_Chart understanding data:_
- Opening Delimiter -

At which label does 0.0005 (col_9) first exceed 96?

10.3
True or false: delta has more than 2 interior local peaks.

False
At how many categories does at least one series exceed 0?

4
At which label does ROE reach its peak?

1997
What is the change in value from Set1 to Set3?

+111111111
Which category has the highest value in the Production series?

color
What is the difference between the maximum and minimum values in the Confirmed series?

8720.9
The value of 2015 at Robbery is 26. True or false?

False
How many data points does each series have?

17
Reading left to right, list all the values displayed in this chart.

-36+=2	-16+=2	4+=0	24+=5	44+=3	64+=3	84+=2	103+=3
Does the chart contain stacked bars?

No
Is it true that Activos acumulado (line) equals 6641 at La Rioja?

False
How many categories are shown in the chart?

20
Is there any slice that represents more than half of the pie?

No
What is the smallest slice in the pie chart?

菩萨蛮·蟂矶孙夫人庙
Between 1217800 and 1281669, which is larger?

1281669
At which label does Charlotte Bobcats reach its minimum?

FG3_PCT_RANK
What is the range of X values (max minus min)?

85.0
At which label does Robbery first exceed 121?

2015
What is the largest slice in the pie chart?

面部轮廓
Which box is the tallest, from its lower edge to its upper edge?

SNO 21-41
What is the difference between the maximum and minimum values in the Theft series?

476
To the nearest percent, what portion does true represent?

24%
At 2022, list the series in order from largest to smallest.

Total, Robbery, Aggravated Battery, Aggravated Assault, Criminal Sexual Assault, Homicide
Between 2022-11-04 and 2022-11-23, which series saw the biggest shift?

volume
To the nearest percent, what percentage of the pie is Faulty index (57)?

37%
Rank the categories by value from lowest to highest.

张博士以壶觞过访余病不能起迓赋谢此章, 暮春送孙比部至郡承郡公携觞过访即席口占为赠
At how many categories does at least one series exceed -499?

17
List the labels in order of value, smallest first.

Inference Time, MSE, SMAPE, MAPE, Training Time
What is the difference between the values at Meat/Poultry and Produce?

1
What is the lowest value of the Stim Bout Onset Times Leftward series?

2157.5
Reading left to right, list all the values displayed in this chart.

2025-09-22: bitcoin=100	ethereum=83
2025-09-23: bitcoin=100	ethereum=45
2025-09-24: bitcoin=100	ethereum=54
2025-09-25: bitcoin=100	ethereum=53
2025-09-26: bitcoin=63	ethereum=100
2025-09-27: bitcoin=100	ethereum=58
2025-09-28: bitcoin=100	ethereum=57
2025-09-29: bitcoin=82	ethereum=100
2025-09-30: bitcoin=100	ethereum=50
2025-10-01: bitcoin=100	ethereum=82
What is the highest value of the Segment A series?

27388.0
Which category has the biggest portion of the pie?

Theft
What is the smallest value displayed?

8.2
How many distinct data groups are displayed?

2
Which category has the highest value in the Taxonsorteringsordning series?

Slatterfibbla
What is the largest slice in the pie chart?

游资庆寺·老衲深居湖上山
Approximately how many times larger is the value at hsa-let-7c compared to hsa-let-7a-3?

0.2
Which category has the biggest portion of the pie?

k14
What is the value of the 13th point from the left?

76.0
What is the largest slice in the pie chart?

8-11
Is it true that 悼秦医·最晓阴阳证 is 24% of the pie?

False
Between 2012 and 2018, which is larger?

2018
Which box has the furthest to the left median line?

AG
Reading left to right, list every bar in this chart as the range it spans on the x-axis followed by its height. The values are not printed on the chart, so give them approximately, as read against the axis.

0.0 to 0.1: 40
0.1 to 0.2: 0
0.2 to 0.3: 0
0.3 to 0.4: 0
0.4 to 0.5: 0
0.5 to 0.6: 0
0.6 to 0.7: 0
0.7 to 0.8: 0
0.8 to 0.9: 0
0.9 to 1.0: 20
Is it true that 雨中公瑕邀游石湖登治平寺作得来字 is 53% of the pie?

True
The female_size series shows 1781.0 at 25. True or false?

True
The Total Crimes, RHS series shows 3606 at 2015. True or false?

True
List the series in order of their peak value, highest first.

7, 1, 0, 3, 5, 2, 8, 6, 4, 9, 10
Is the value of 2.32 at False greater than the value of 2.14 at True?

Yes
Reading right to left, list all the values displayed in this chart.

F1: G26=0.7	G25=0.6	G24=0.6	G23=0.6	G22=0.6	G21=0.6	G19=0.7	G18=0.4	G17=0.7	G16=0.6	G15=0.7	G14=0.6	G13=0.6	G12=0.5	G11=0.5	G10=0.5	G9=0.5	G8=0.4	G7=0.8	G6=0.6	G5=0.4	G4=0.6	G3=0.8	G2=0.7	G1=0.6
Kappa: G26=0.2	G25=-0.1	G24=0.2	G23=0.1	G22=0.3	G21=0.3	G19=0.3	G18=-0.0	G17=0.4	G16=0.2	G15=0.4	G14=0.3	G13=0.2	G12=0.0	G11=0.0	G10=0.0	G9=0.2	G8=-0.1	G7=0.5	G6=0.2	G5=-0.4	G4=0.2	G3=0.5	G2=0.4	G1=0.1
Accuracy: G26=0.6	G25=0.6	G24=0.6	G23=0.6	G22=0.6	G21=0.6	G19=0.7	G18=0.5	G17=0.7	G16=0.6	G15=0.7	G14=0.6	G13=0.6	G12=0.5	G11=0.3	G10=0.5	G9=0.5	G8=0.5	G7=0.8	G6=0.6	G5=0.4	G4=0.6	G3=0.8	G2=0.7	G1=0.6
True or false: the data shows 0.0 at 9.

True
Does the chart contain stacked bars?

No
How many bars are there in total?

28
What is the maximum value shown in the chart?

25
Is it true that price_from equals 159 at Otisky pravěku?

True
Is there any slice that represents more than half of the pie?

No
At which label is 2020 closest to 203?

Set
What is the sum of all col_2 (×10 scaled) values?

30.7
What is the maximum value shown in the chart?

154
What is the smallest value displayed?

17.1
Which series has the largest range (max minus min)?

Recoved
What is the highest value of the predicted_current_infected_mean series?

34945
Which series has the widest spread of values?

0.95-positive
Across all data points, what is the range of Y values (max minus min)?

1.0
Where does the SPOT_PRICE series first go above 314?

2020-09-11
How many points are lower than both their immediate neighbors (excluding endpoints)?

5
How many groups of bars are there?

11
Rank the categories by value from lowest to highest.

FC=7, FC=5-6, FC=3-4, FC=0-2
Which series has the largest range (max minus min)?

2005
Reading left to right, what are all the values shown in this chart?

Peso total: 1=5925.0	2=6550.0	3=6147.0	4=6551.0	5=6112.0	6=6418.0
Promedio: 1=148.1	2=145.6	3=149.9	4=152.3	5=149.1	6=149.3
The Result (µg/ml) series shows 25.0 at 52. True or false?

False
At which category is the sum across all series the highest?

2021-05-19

- Closing Delimiter -

_Task objective:_ Extract each line from the rows above that contains the word "larger".

_Written answer:_
Between 1217800 and 1281669, which is larger?
Approximately how many times larger is the value at hsa-let-7c compared to hsa-let-7a-3?
Between 2012 and 2018, which is larger?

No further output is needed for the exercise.